The centerpiece of the cafe is a primitive shelter, as Neri&Hu describe it, a glass-enclosed service pavilion crowned by a sloped canopy of corrugated and perforated metal. Coffee is prepared and served here, making it both the visual and circulatory focal point. The structure sits within the existing volume like a found object placed on a plinth, deliberately not touching the old walls. Its brushed stainless steel surfaces catch ambient light in a way that is, as the architects intended, subtle and fuzzy, reflecting the surrounding brickwork without mimicking it.
The roof itself was designed to be as light as possible, studied through tectonic joinery to contrast with the heavy palette of the existing architecture. Steel framing connects to the original concrete beams overhead but reads as structurally independent. This is not a renovation so much as a cohabitation: two construction logics sharing the same address.
Alley Logic and Shikumen Circulation



Neri&Hu drew inspiration from Shanghai's lilong culture, specifically the informal attachments residents historically bolted onto their homes to extend private life into the shared alley. The cafe's elongated corridor along the exterior wall mimics this alley condition. Benches and small tables line the windows and walls, replicating the casual, incidental seating you would find in a narrow lane. The space connects the main street entrance to the interior atriums, threading visitors through the building the way a Shikumen lane threads between houses.
The traditional Shikumen layout, with its sequence of entrance, courtyard, living room, second courtyard, and back gate, is still legible in the plan. Neri&Hu used this inherited sequence rather than fighting it. The front yards of the original townhouses now function as atriums that pull natural light deep into the cafe, maintaining the passive environmental logic of the Jiangnan building tradition.
Brick, Steel, and the Art of Contrast



The material strategy is blunt in the best sense. Existing blue brick walls, gray tiles, and timber doors speak to a regional building tradition rooted in Jiangnan architecture and its particular response to the rainy climate of the Yangtze Delta. Against this, Neri&Hu introduced brushed and perforated steel, polished concrete floors, and glass partitions. The two palettes never blend. They sit side by side, separated by decades of patina and entirely different construction philosophies.

(Limb landmark coordinates)
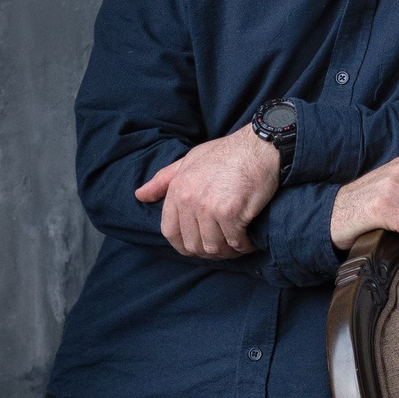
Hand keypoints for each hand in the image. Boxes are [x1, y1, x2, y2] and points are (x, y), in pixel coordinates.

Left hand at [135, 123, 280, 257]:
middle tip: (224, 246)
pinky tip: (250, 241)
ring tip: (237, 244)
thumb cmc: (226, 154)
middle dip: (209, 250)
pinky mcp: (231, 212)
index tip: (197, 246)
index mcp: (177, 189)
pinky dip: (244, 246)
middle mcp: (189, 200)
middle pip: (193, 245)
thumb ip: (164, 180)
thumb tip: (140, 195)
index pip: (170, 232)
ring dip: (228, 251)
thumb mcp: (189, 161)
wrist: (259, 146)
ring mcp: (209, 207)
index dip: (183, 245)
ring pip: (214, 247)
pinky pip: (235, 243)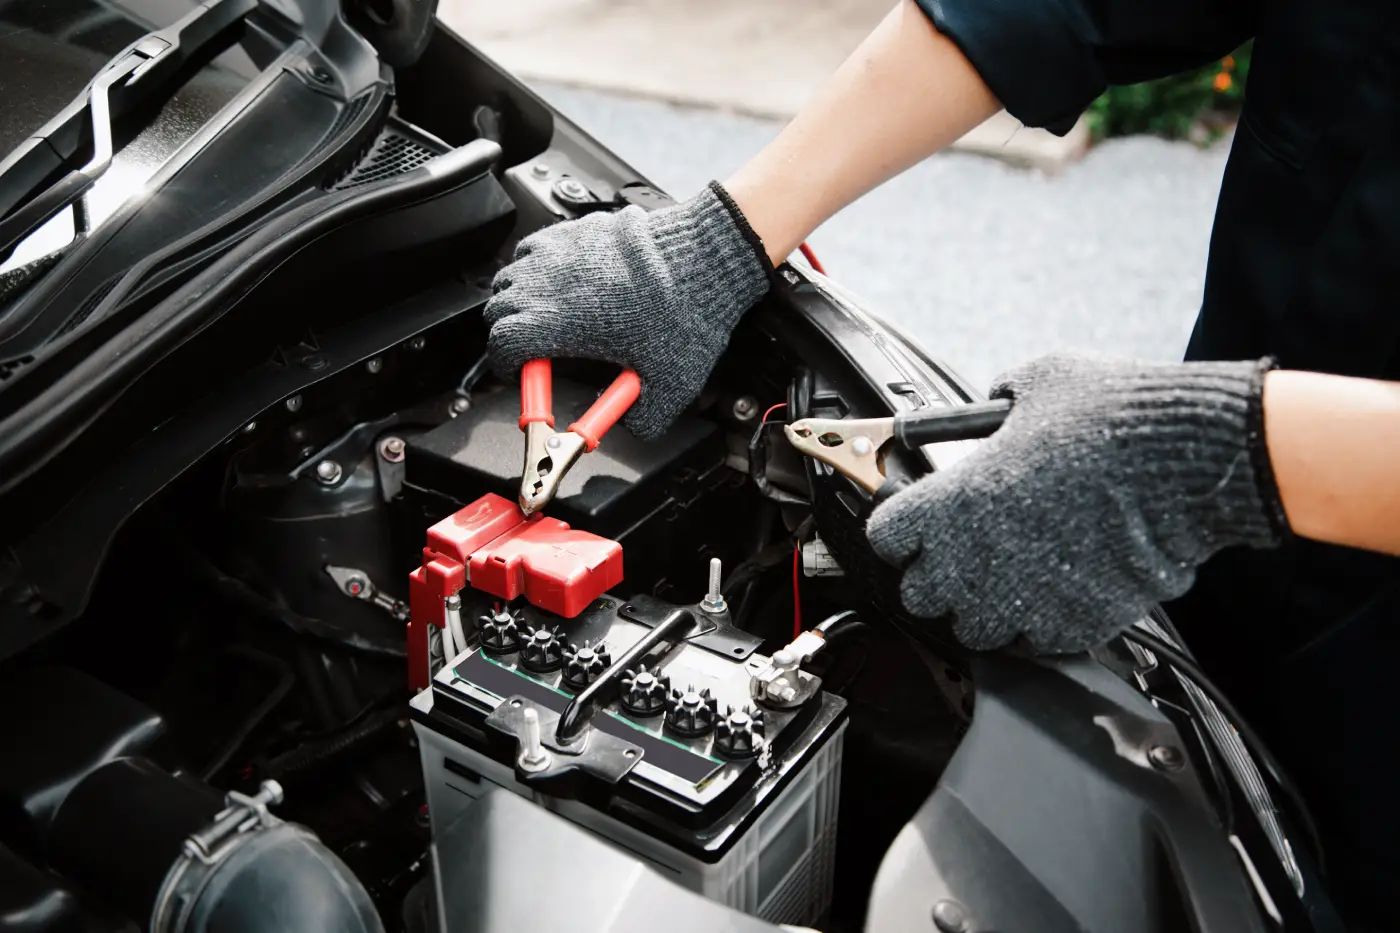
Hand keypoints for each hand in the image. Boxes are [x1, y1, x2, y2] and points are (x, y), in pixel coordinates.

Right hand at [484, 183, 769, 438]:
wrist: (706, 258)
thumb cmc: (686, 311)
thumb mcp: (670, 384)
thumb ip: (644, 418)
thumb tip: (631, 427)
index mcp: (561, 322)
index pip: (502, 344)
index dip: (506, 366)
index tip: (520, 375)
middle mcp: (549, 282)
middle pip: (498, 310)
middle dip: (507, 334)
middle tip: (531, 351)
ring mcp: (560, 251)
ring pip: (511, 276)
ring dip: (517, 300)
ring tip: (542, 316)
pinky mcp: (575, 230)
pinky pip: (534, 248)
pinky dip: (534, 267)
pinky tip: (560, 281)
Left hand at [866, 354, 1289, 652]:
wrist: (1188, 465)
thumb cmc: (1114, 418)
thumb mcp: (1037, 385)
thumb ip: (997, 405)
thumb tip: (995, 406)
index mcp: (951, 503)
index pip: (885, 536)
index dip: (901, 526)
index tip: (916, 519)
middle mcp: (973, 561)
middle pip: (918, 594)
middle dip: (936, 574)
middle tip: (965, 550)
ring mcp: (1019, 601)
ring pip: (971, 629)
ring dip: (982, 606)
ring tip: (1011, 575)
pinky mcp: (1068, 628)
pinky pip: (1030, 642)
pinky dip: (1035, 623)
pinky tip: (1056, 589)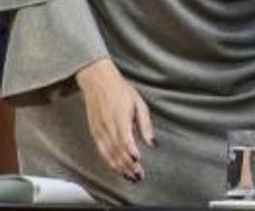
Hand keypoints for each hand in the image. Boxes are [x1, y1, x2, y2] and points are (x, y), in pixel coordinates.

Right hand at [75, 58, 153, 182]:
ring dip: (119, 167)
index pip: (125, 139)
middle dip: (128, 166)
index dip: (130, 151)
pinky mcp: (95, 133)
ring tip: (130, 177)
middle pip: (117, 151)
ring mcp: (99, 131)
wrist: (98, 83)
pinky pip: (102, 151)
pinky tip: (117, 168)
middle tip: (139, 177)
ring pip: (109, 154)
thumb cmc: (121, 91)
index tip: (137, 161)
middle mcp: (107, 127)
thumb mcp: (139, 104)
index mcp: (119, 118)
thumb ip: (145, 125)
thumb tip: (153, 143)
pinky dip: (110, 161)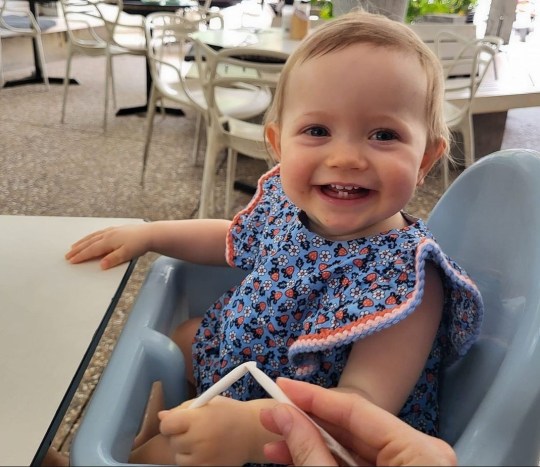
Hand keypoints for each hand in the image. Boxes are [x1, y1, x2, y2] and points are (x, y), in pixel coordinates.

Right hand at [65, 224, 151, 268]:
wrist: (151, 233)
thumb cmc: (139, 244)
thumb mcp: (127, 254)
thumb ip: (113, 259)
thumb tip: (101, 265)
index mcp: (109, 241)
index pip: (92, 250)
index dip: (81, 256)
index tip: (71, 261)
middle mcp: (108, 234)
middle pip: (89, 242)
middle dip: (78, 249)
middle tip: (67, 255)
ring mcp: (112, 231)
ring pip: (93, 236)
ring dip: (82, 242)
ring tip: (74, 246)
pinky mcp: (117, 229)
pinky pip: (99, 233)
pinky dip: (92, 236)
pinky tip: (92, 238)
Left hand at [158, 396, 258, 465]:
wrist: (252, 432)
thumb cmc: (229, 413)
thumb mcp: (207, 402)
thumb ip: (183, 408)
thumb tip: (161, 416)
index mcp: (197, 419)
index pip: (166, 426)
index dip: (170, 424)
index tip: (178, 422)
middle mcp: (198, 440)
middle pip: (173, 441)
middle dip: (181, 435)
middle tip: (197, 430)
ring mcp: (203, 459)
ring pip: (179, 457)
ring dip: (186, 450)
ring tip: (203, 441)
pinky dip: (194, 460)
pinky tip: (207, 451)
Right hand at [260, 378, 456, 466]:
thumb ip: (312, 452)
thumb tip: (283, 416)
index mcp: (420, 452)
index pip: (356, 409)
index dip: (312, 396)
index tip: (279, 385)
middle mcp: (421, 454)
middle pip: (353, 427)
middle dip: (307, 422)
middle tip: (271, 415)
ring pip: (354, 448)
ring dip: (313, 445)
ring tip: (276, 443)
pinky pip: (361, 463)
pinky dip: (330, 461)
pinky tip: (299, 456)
* * *
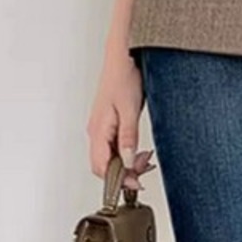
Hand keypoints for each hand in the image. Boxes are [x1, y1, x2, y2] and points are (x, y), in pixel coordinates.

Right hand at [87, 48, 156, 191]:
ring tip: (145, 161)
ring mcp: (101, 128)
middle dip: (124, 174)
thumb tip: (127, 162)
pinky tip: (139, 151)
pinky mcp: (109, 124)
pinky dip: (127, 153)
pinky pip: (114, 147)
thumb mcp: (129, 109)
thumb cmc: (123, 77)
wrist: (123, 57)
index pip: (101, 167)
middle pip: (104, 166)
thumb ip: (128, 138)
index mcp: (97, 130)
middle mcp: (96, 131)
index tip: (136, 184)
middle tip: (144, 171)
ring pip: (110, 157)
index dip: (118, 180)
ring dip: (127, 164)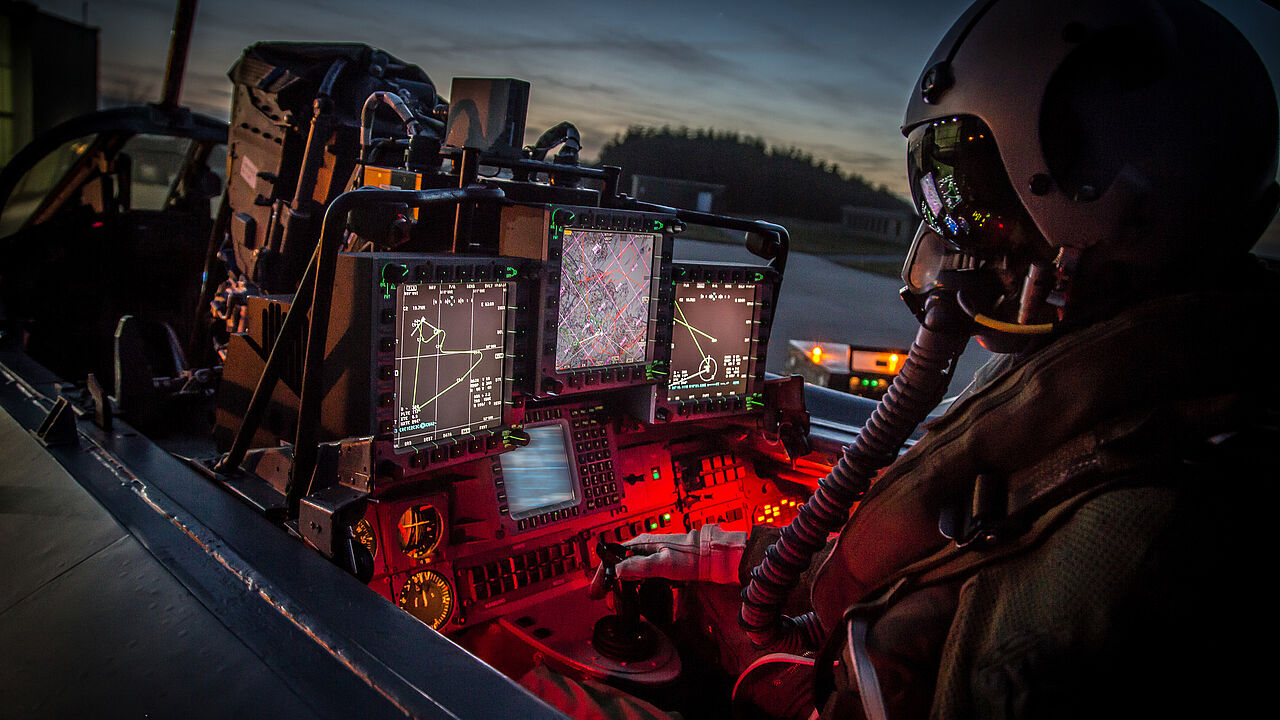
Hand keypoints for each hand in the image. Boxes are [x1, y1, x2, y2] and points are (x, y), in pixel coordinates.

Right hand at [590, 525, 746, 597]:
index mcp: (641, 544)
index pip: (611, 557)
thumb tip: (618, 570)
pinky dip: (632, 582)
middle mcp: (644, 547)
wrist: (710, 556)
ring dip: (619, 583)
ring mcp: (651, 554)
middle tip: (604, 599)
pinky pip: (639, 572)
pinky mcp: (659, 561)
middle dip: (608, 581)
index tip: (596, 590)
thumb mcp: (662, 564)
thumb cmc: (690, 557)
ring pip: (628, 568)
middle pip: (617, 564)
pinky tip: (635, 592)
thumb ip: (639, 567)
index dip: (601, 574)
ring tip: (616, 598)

**Problem details**
From the passage on the Neri&Hu cafe, output the portion starting with "Neri&Hu drew inspiration" and going on through "threads between houses.", copied word for word.

**Your solution**
Neri&Hu drew inspiration from Shanghai's lilong culture, specifically the informal attachments residents historically bolted onto their homes to extend private life into the shared alley. The cafe's elongated corridor along the exterior wall mimics this alley condition. Benches and small tables line the windows and walls, replicating the casual, incidental seating you would find in a narrow lane. The space connects the main street entrance to the interior atriums, threading visitors through the building the way a Shikumen lane threads between houses.